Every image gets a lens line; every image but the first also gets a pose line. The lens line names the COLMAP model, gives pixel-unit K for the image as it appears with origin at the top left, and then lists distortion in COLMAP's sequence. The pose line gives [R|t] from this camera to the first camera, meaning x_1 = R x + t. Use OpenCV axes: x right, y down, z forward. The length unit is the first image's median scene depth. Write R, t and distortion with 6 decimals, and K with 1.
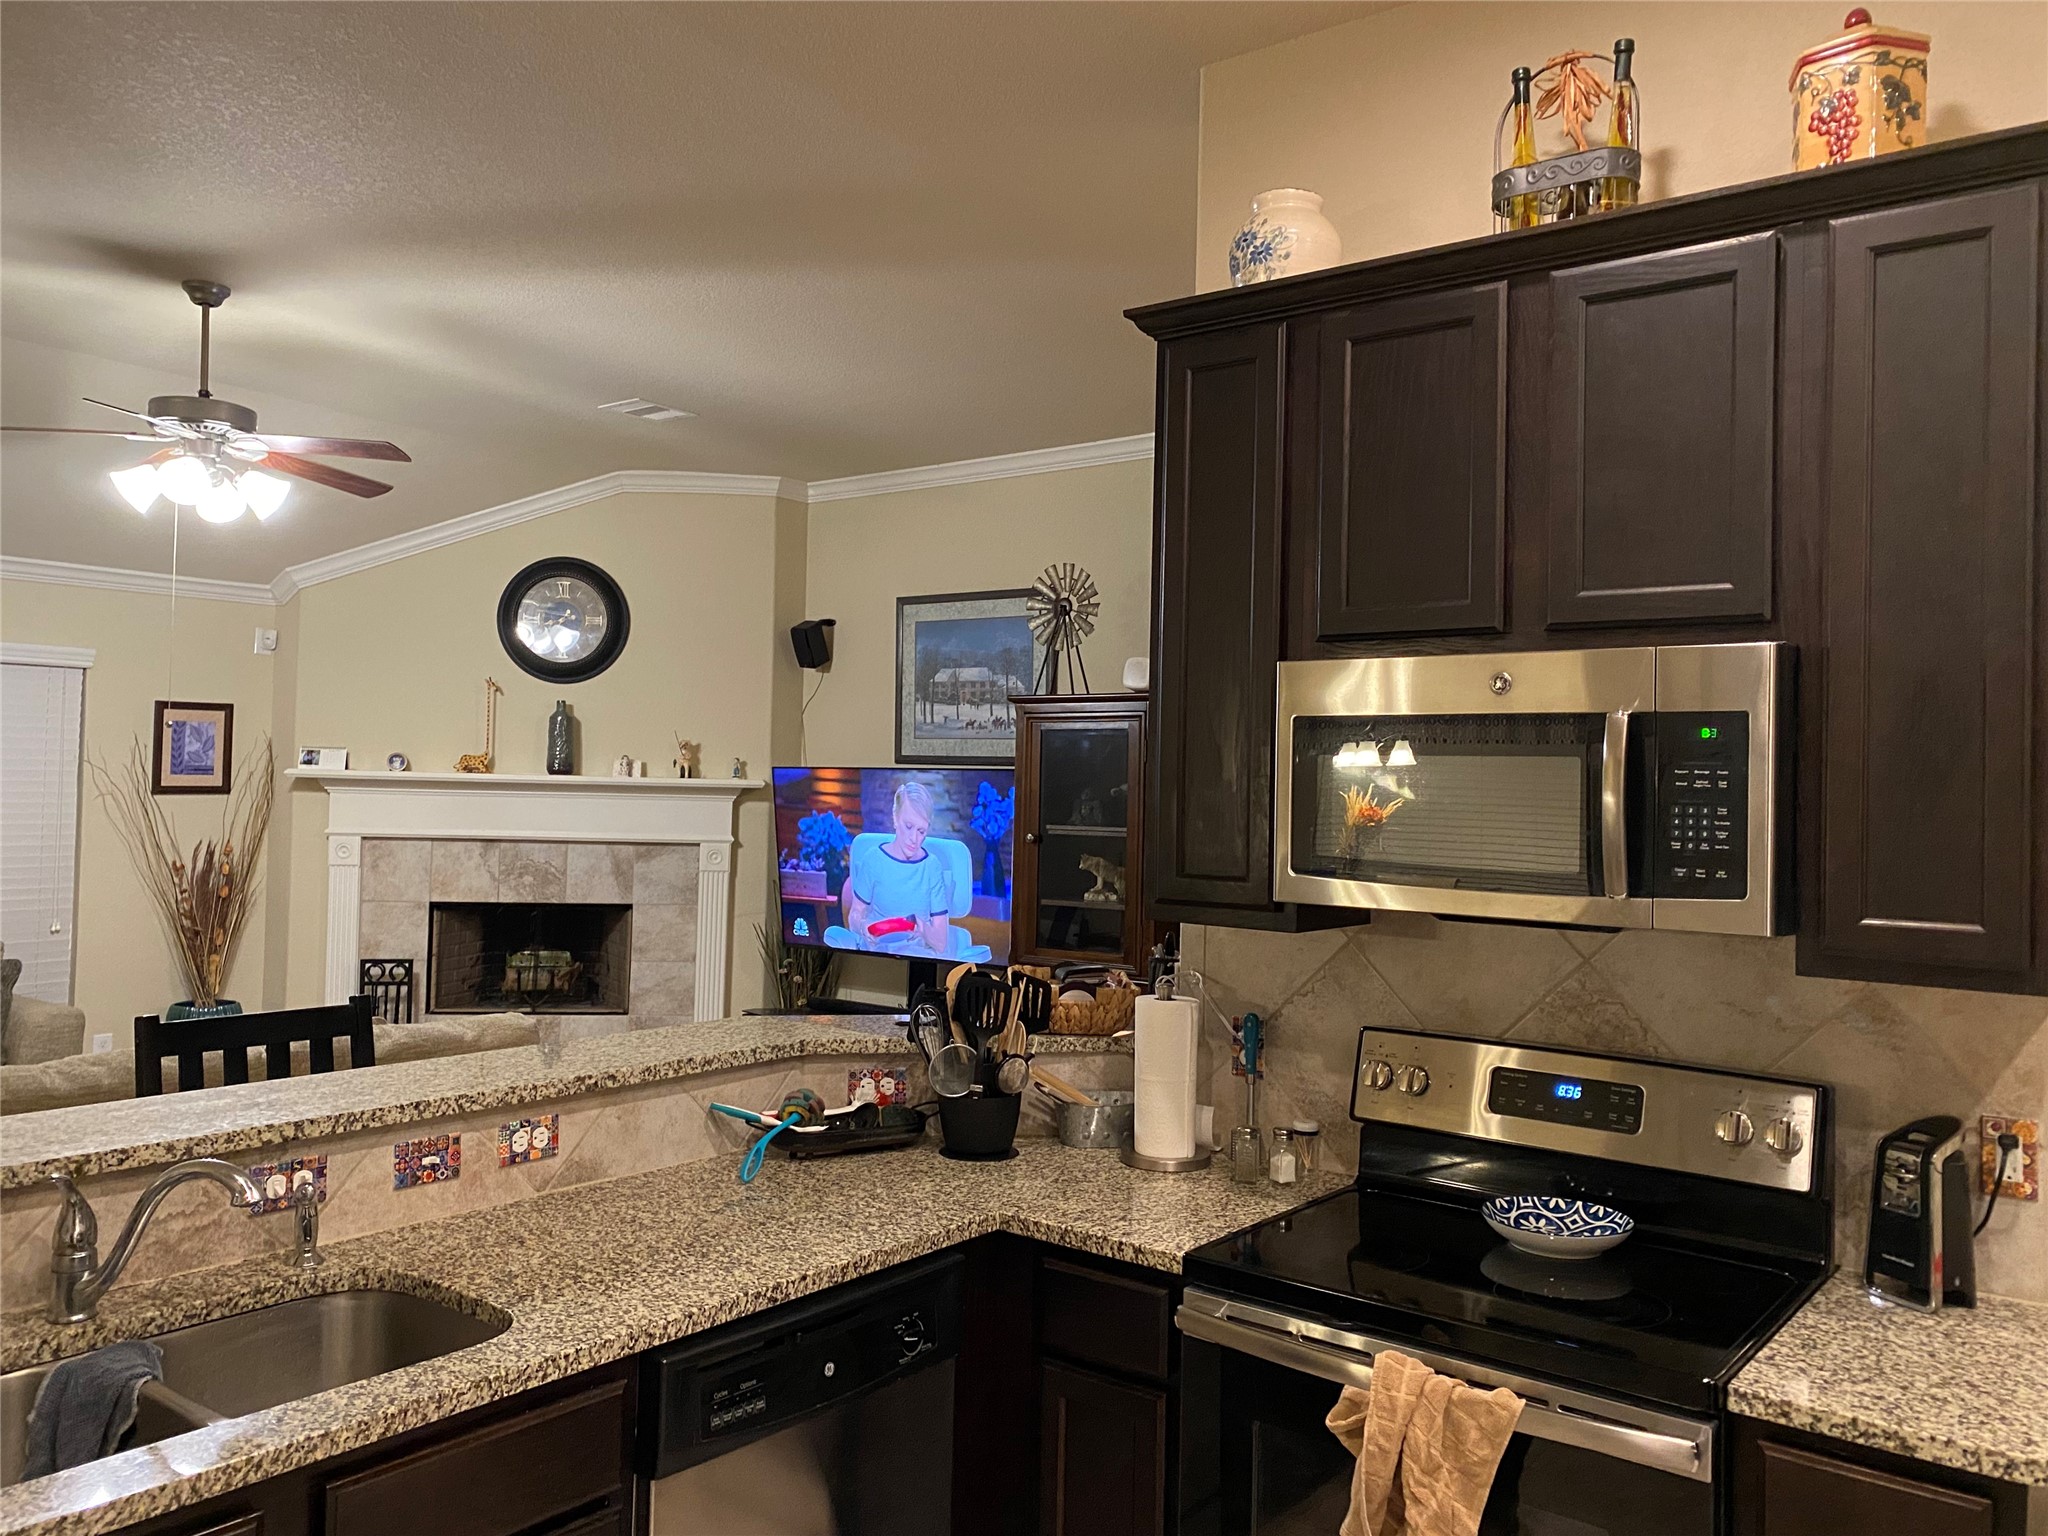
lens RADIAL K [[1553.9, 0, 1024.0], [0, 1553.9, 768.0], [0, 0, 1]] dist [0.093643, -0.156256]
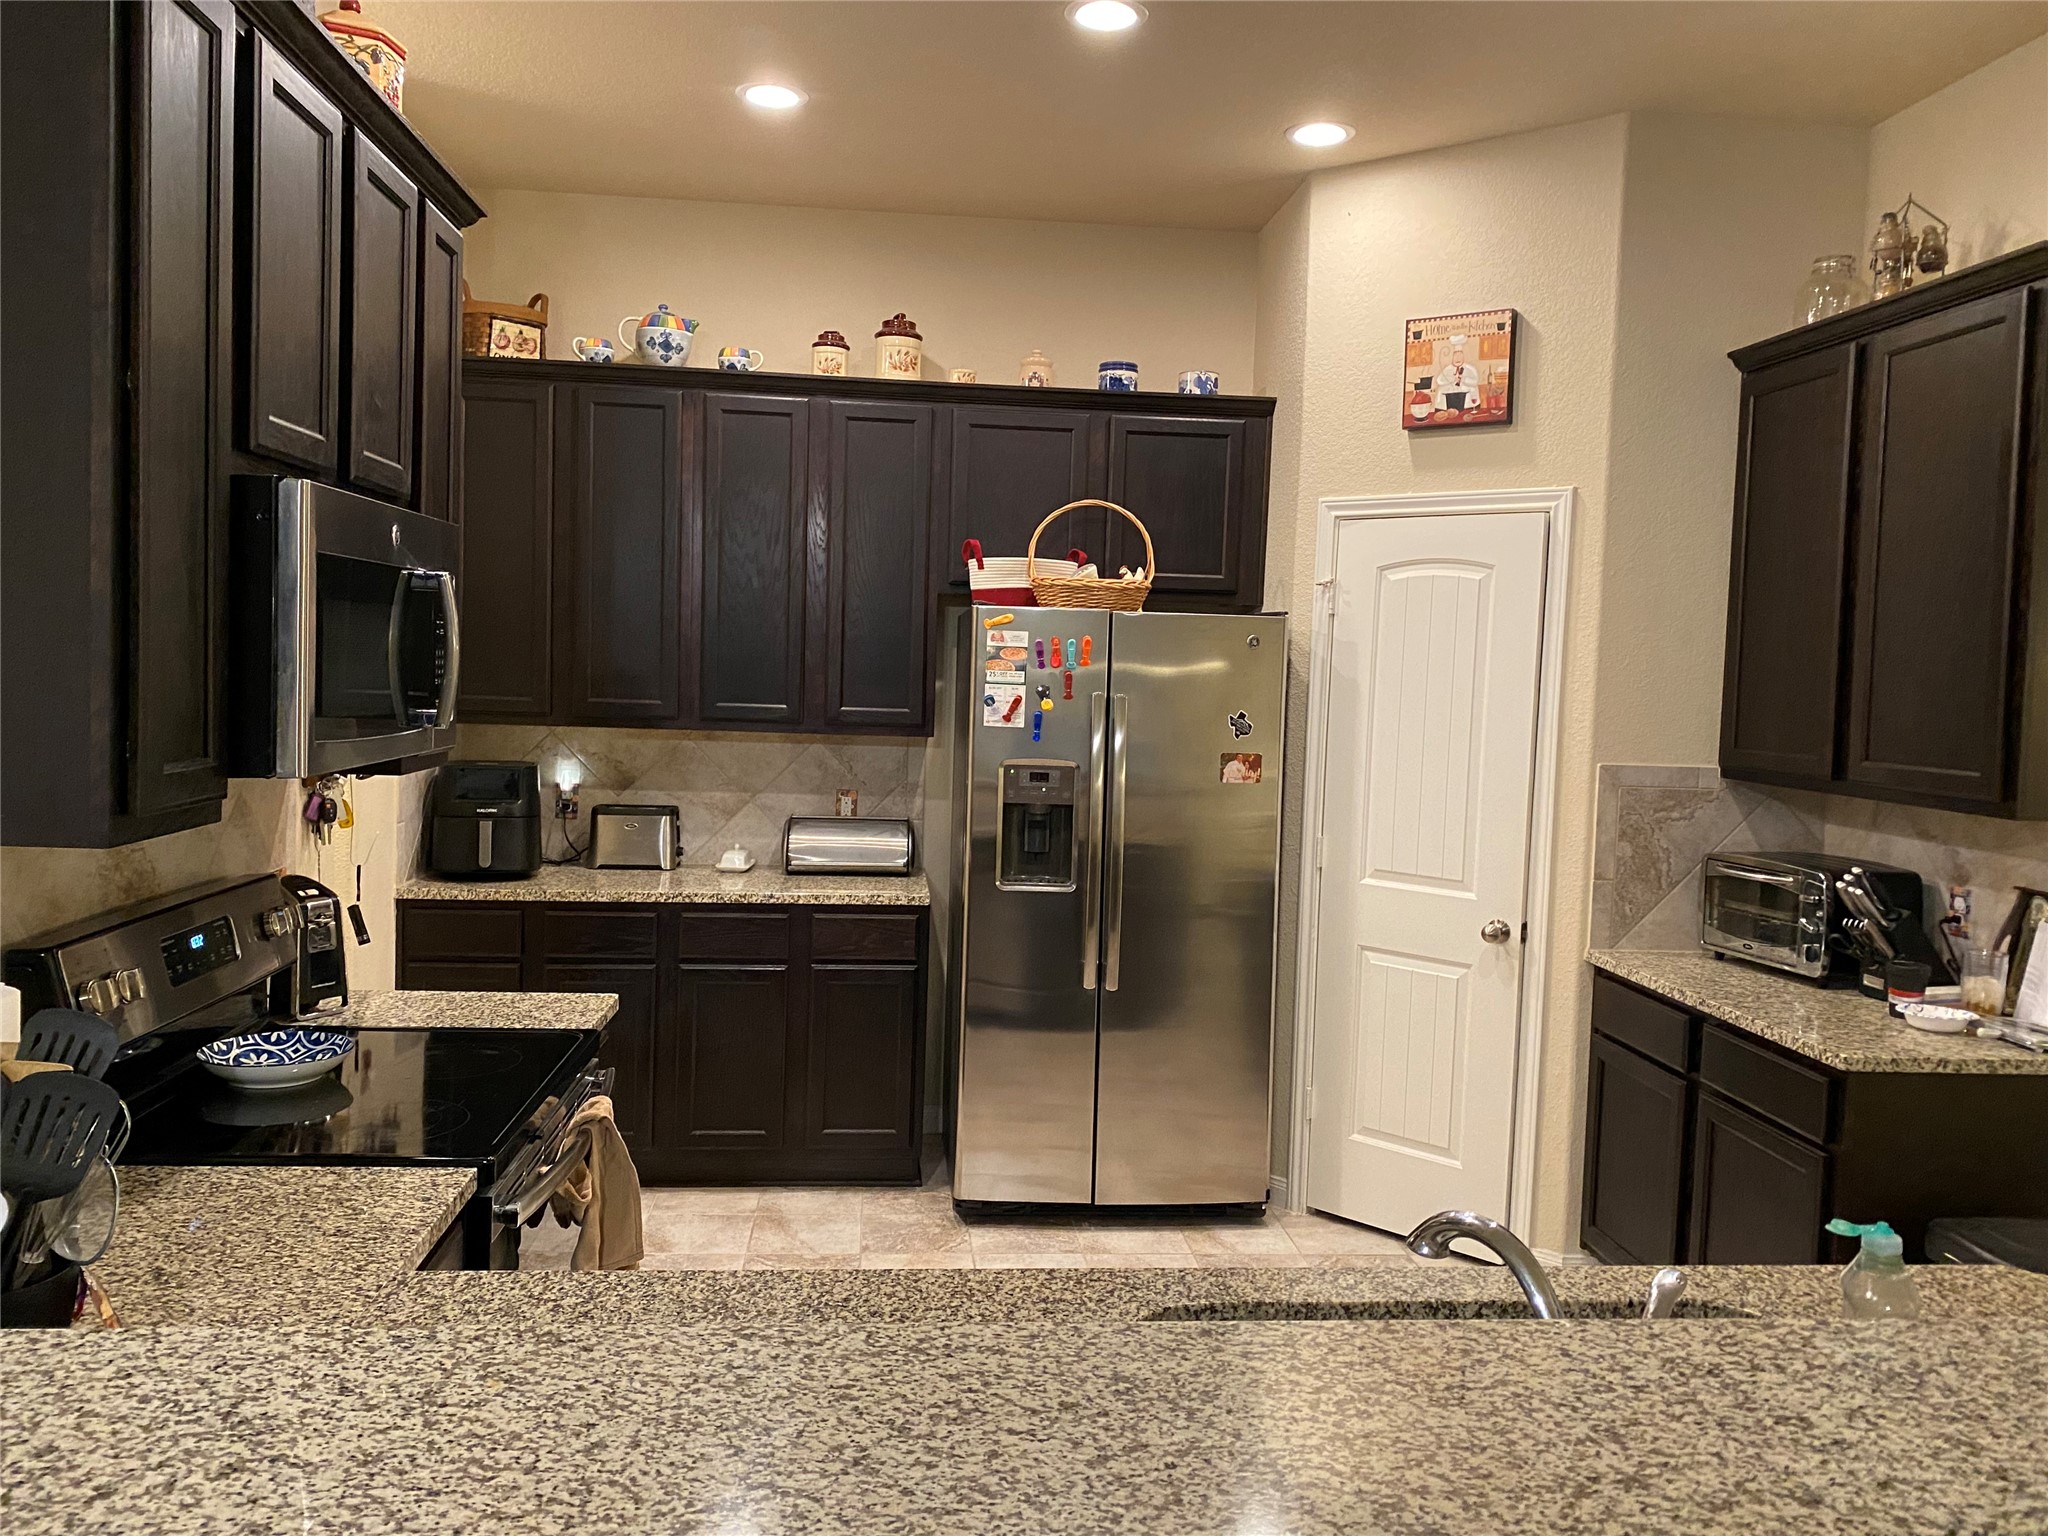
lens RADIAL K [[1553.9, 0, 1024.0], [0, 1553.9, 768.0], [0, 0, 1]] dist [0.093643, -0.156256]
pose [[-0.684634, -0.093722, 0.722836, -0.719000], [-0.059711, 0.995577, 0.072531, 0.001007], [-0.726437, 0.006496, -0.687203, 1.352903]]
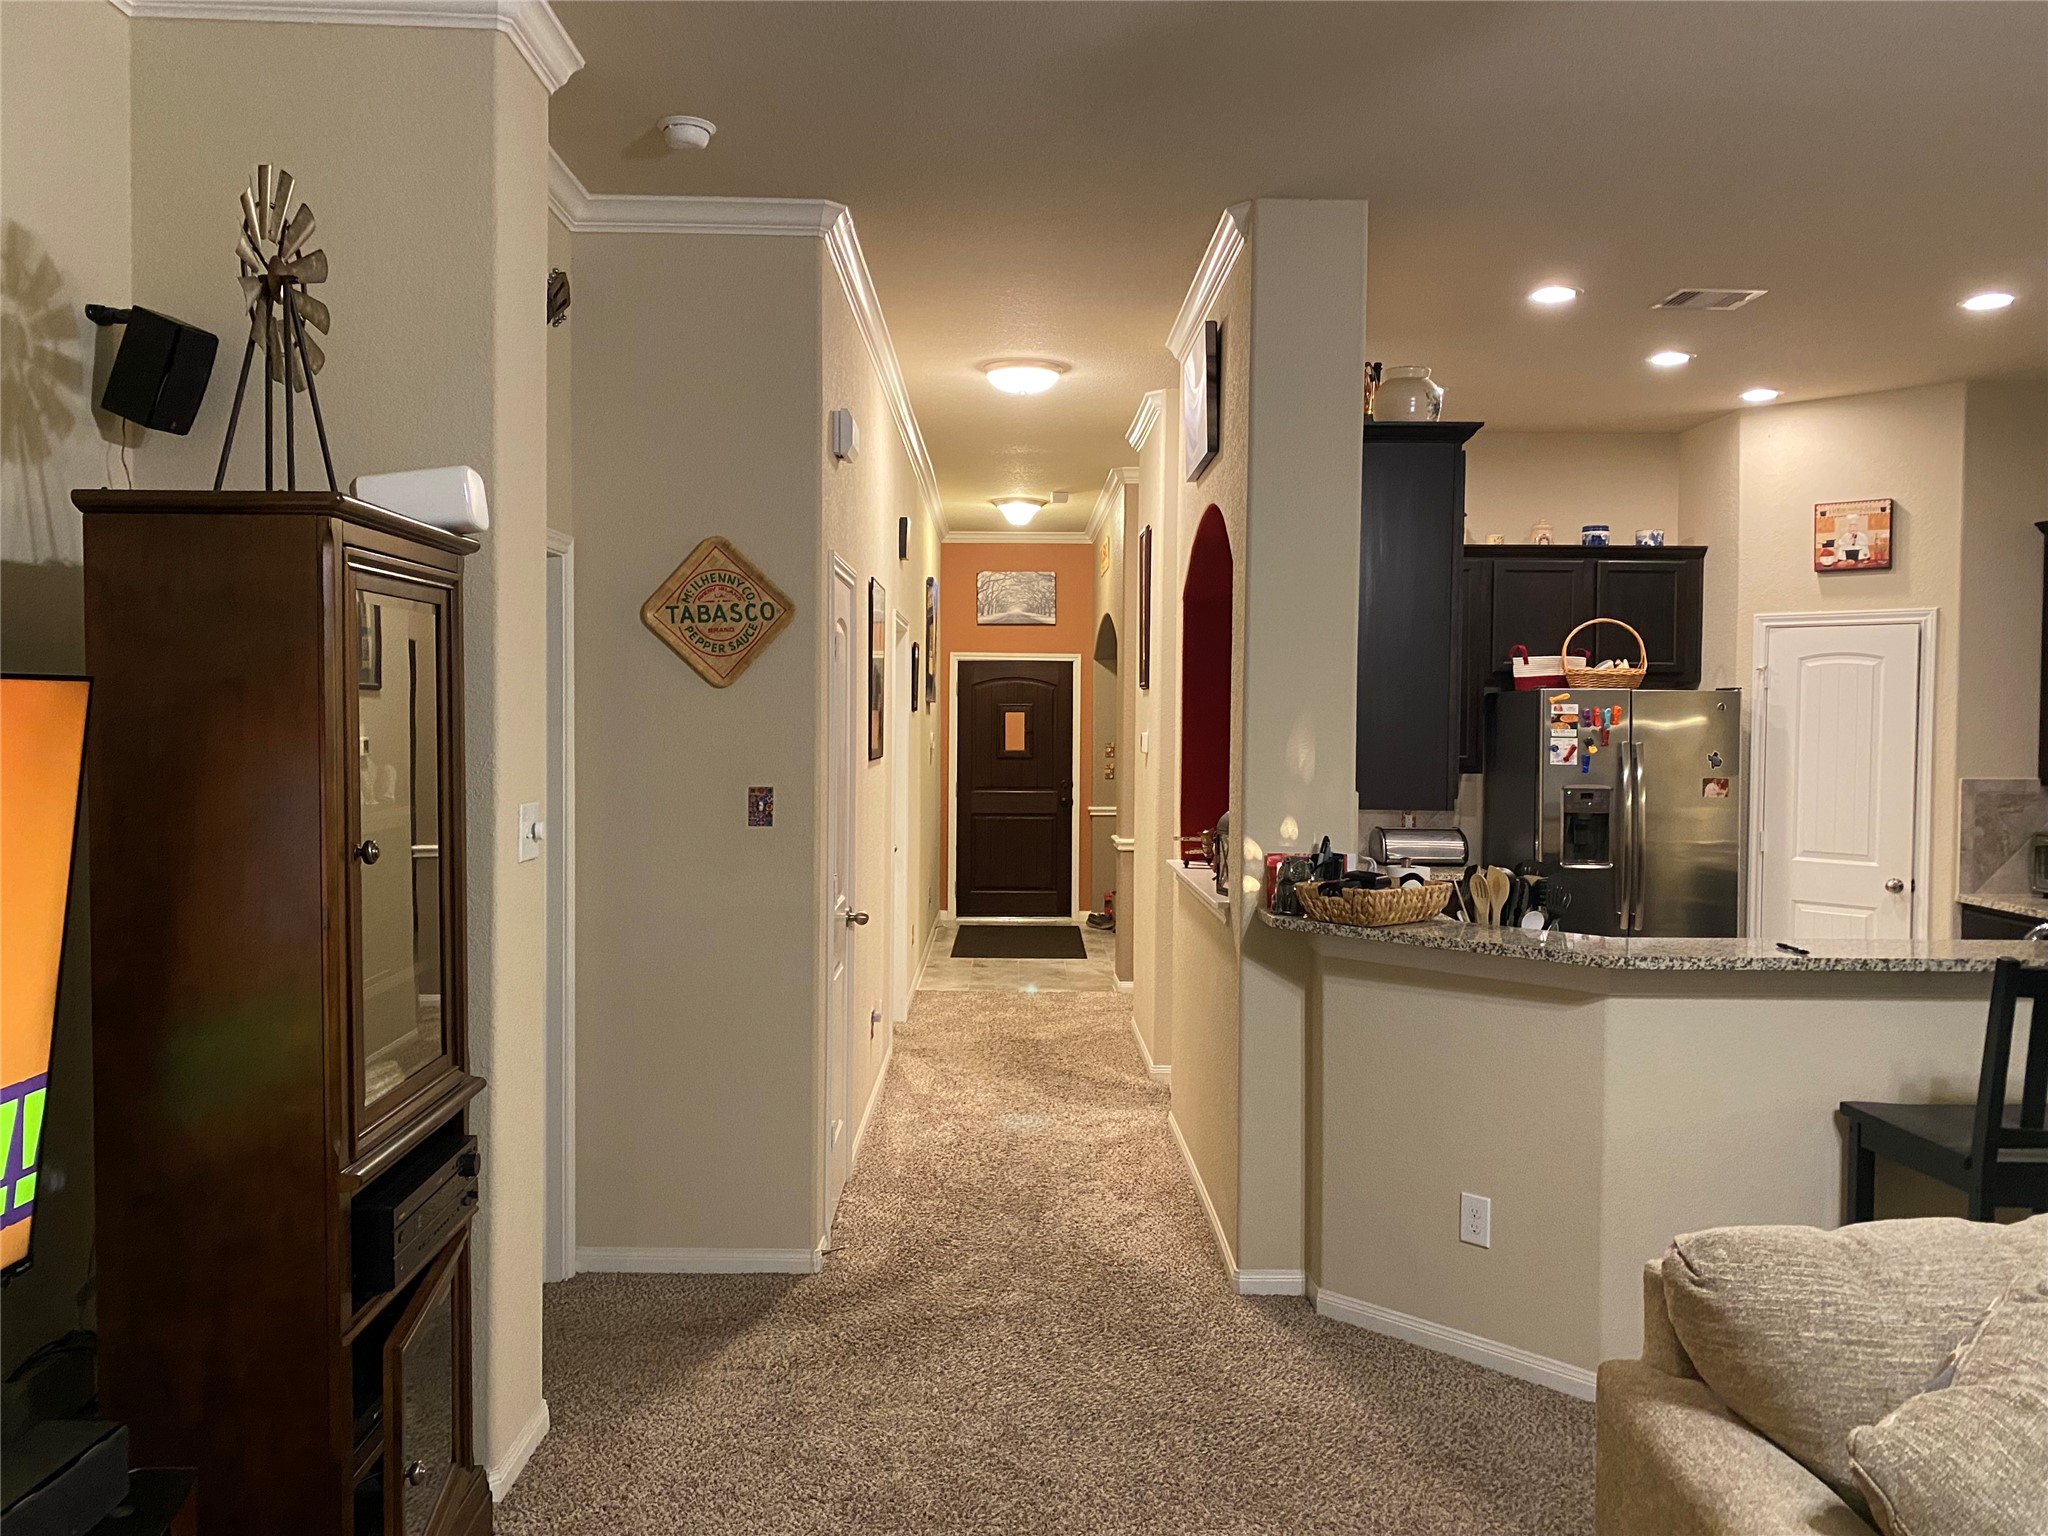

|---|

Task goal -
Can you update the listing above so that each "lens line" becomes "intrinsics line", with everything else left unchanged and the pictures left out?

Written reply -
Every image gets a intrinsics line; every image but the first also gets a pose line. The intrinsics line names the COLMAP model, gives pixel-unit K for the image as it appears with origin at the top left, and then lists distortion in COLMAP's sequence. The pose line gives [R|t] from this camera to the first camera, meaning x_1 = R x + t. Use OpenCV axes: x right, y down, z forward. The length unit is the first image's median scene depth. Write R, t and distortion with 6 decimals, and K with 1.
lens RADIAL K [[1553.9, 0, 1024.0], [0, 1553.9, 768.0], [0, 0, 1]] dist [0.093643, -0.156256]
lens RADIAL K [[1553.9, 0, 1024.0], [0, 1553.9, 768.0], [0, 0, 1]] dist [0.093643, -0.156256]
pose [[-0.684634, -0.093722, 0.722836, -0.719000], [-0.059711, 0.995577, 0.072531, 0.001007], [-0.726437, 0.006496, -0.687203, 1.352903]]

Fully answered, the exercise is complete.